Passionnante Master class de Julien Gosselin à Athènes
Julien Gosselin était récemment à Athènes, sur la scène de l’Onassis Stegi pour présenter son spectacle » Le Passé » et partager sa vision du théâtre contemporain. Avec lui, pas de règles rassurantes ni de pédagogie douce : son théâtre interroge, dérange et provoque. Entre rejet du théâtre patrimonial, obsession pour la littérature et travail collectif, durant la Master class de Julien Gosselin à Athènes nous avons été invités à repenser la scène.

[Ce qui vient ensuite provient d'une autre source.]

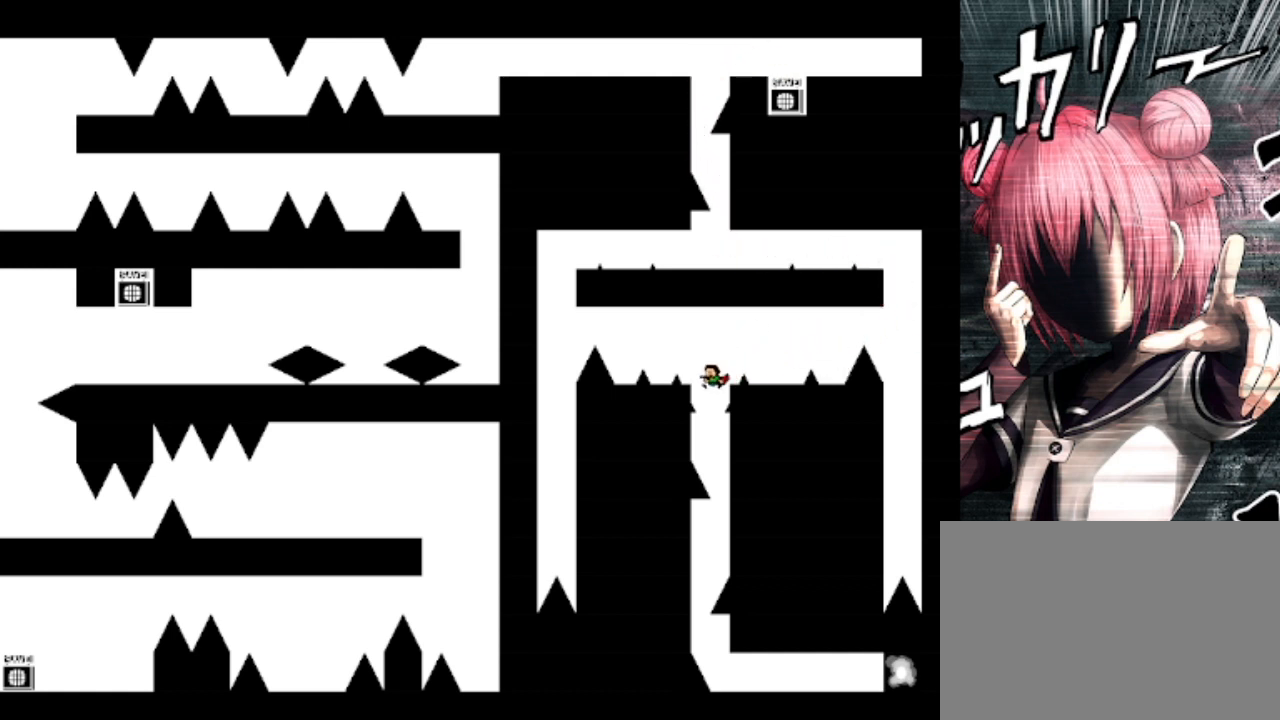
{"keys": ["shift"], "events": [[33, "left", "up"], [300, "right", "down"], [433, "right", "up"], [467, "shift", "down"]]}
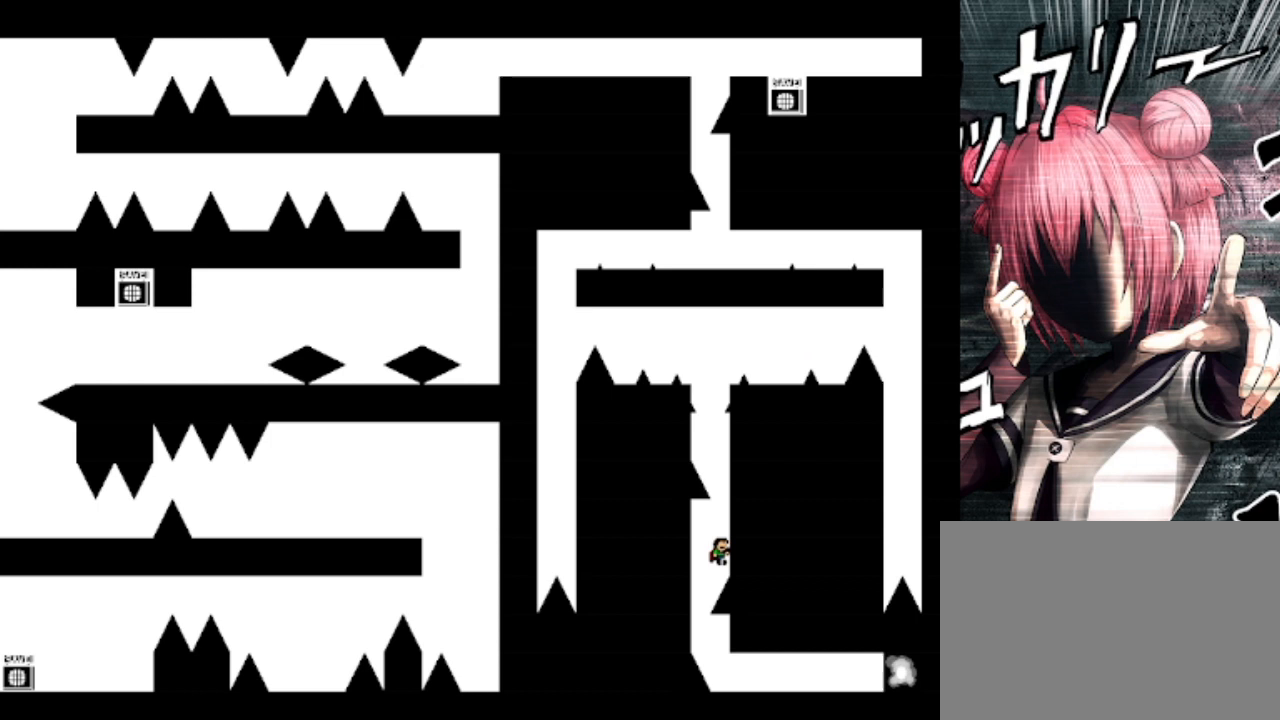
{"keys": ["right"], "events": [[33, "shift", "up"], [233, "left", "down"], [400, "left", "up"], [500, "right", "down"]]}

Un parcours personnel et artistique évoqué durant la Master class de Julien Gosselin à Athènes
Convaincu qu’il ne serait jamais un bon acteur, Julien Gosselin a imaginé devenir metteur en scène, sans se souvenir du moment précis où cette idée lui est venue. Il se souvient seulement d’un professeur d’allemand qui lui avait dit, presque par boutade : « Apprends l’allemand, tu pourras peut-être devenir metteur en scène en Allemagne un jour. » Malgré sa formation en école de théâtre, il n’a rien mis en scène pendant ses études. C’est après, dans un contexte français marqué par l’émergence de collectifs artistiques (il y a une quinzaine d’années), qu’il a commencé à créer.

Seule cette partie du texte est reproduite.